L'atmosphère du conte est à cheval entre le fantastique et le réel, comme un pied dans un rêve et l'autre dans l'éveil. La frontière est volontairement brouillée: les événements fantastiques du récit sont-ils le fruit de l'esprit endormi de Marie ou sont-ils la réalité? Et quel rôle joue Drosselmayer, celui d'un guide dans les aventures de la petite fille ou d'un simple observateur de ses aventures? Les deux sont possibles. C'est sur cette fine ligne que joue le texte et c'est très bien fait.
Marie est une petite fille qui n'a pas beaucoup de personnalité, mais sur lequel repose quand même le récit. Elle est naïve et est facilement éblouie, mais a un coeur d'or: un archétype féminin donc, plus qu'un personnage, mais comme on est dans un conte, ça passe. Elle prend grand-soin de son Casse-Noisette lorsqu'il est brisé, ce qui mènera à la suite de ses aventures. Elle n'y prend pas une part active, sauf au moment où elle lance un coussin au Roi des souris pour sauver son Casse-Noisette.
Le conte n'a pas été écrit pour des enfants et certains éléments sont plus sombres, mais il n'y a rien pour effrayer un petit lecteur moderne. Par contre, il faudra prévoir plusieurs jours de lecture parce que le récit est assez long. Il y a quelques longueurs, surtout dans la dernière partie, mais rien de majeur. Le style par contre est celui d'un texte du début du XIXe siècle: un peu vieillot par moment. N'empêche, certains éléments, comme les automates de Drosselmayer sont fascinants et donnent une idée de l'imaginaire débridé de l'auteur. Il a d'ailleurs écrit un autre conte, lui aussi adapté en ballet, où il pousse encore plus loin ses idées dans le domaine.

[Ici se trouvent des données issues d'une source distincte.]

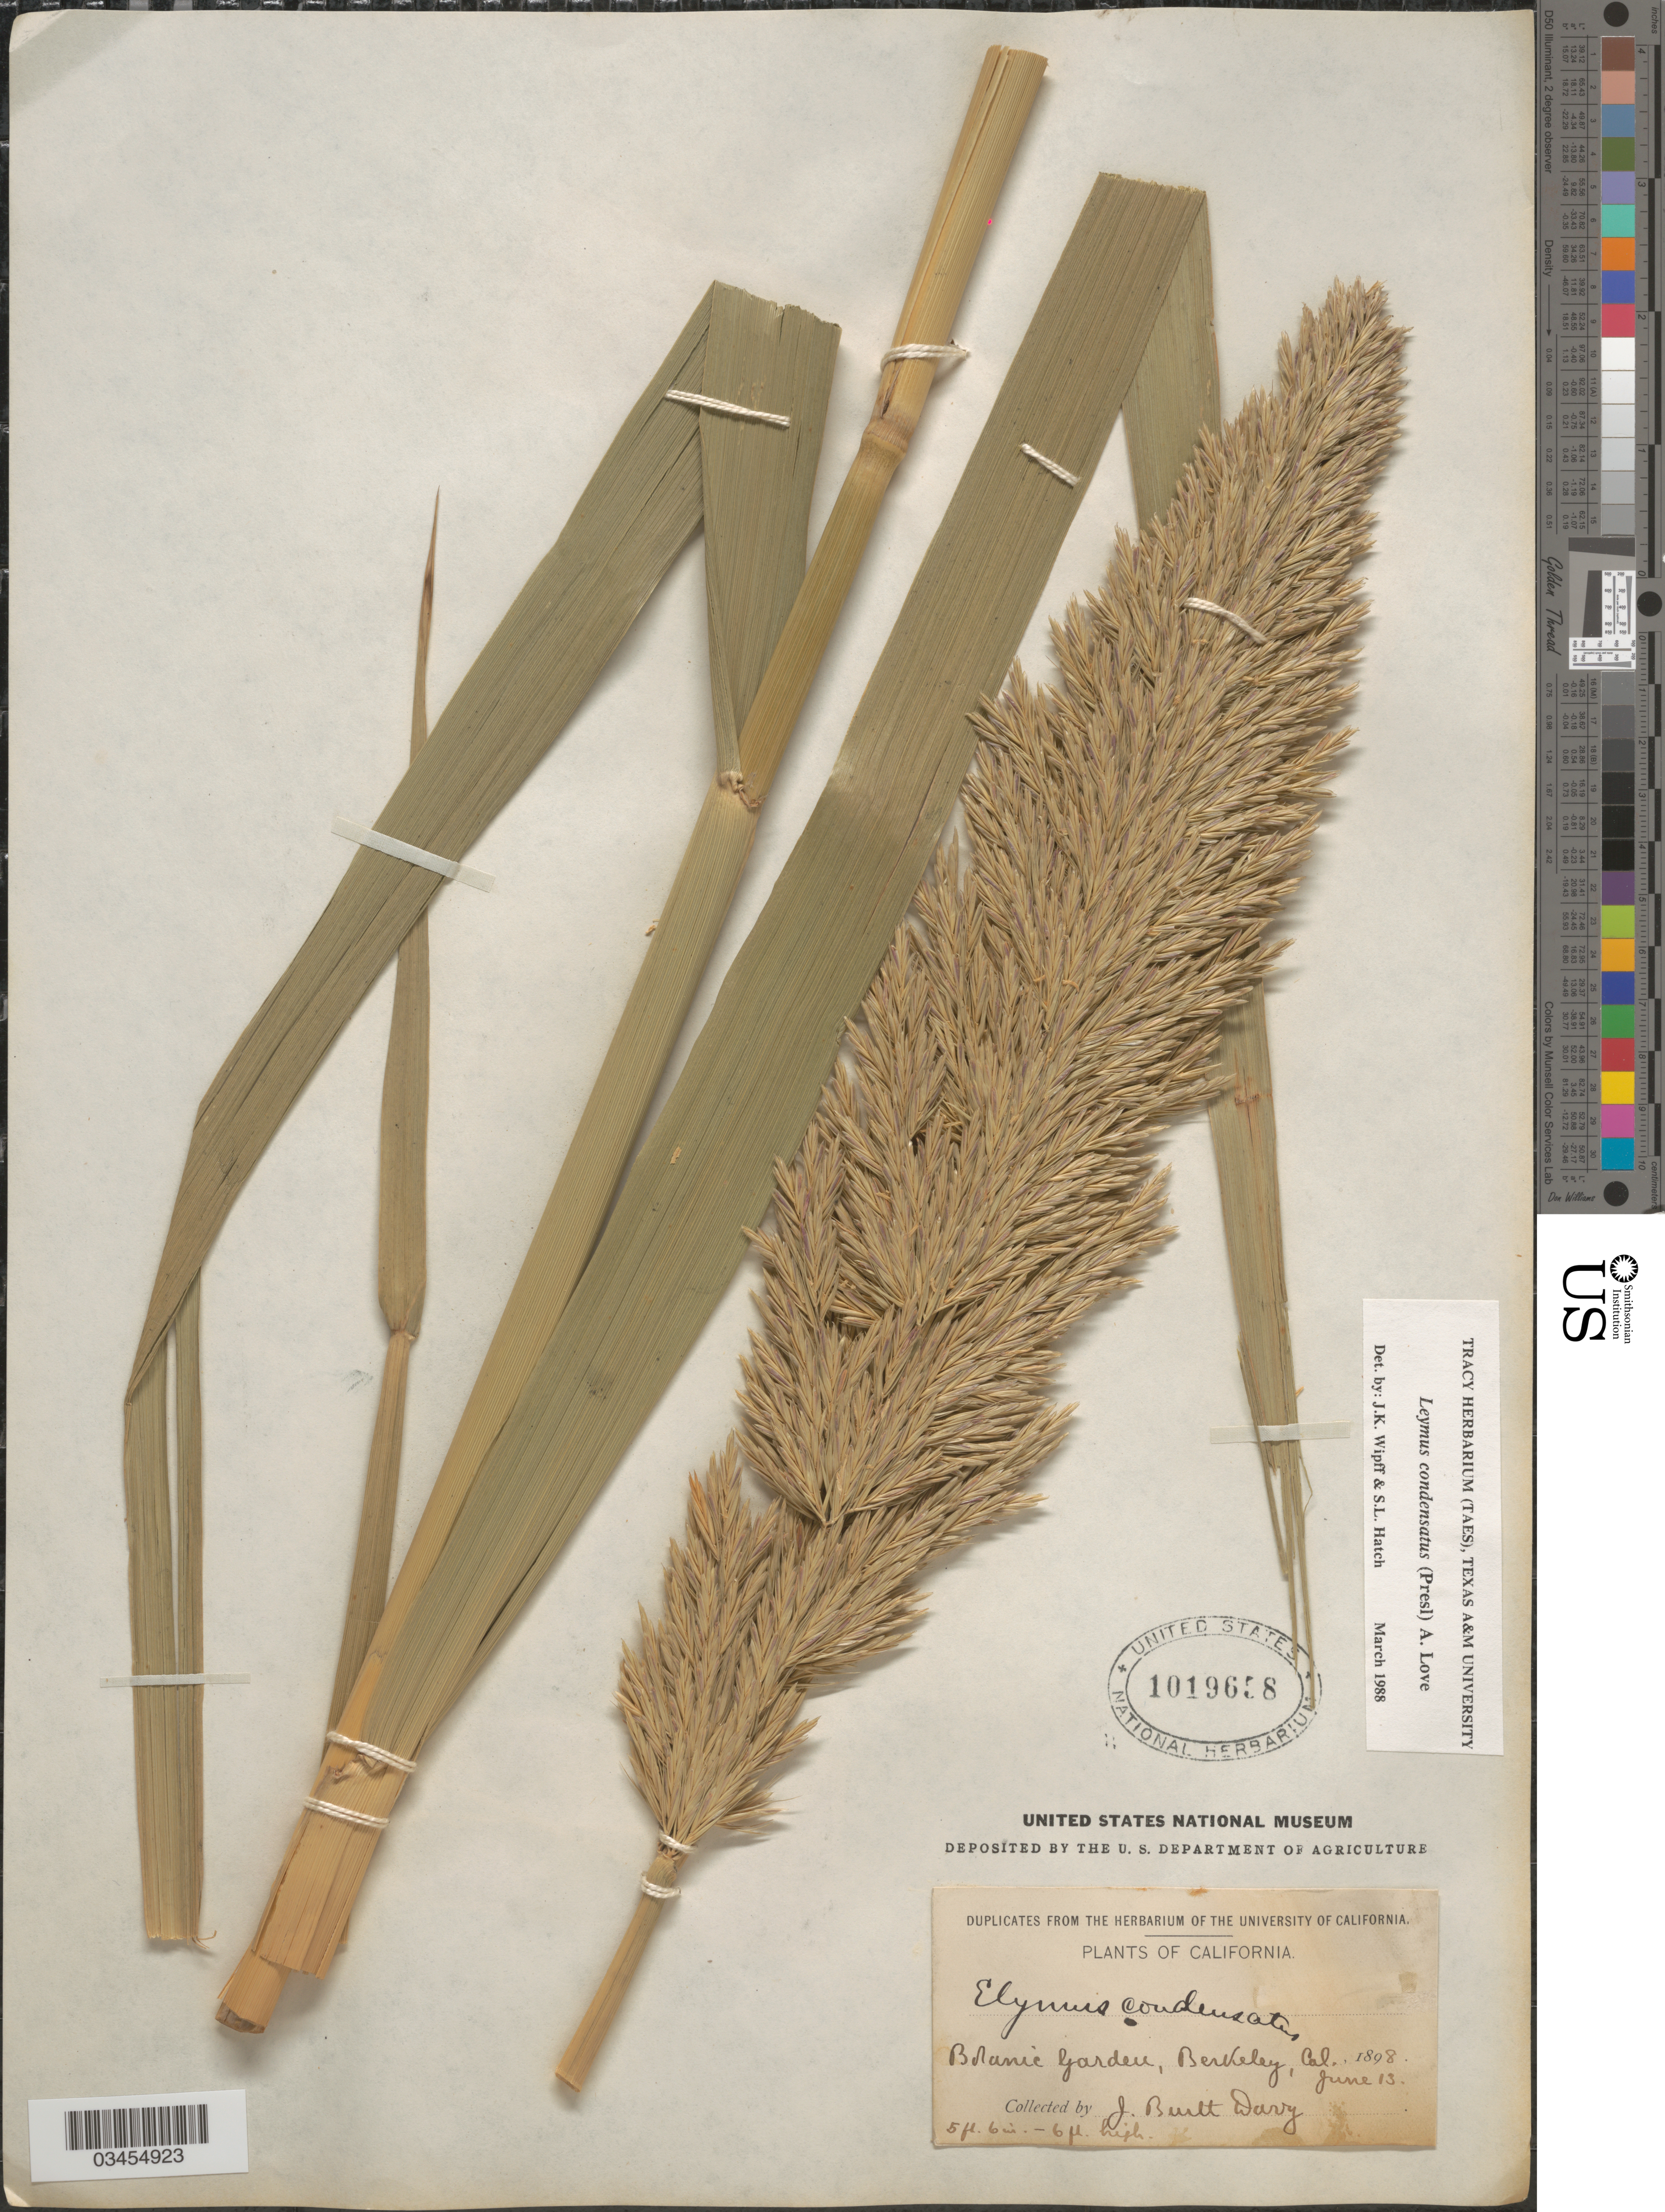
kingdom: Plantae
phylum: Tracheophyta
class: Liliopsida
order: Poales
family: Poaceae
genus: Leymus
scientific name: Leymus condensatus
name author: (J. Presl) Á. Löve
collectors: J. Burtt Davy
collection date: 1898-06-13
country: United States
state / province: California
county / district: Alameda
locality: Botanic Garden, Berkeley.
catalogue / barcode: US 1019658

La dernière partie, assez longue et surtout descriptive est consacré au voyage de Marie et Casse-Noisette au pays des poupées et des bonbons et n'est pas fait pour les gens au régime: les descriptions de friandises, plus alléchantes les unes que les autres durent des pages et des pages. On a l'eau à la bouche à la lecture.
La fin du conte ramène le personnage de Casse-Noisette dans la réalité, brisant un sort et malgré son très jeune âge (7 ans à peine!), Casse-Noisette et Marie convolent en justes noces pour devenir les roi et reine du royaume des poupées et des bonbons. C'est le seul endroit du récit qui laisse poindre que tout n'était pas dans l'imagination de la petite fille, mais l'ombre de Drosselmayer reste très présente, alors le lecteur se pose la question: vérité ou surnaturel? Encore là, le conte n'est pas tout à fait clair, même si on souhaite bien à Marie son royaume, son prince Casse-Noisette et son royaume de bonbons.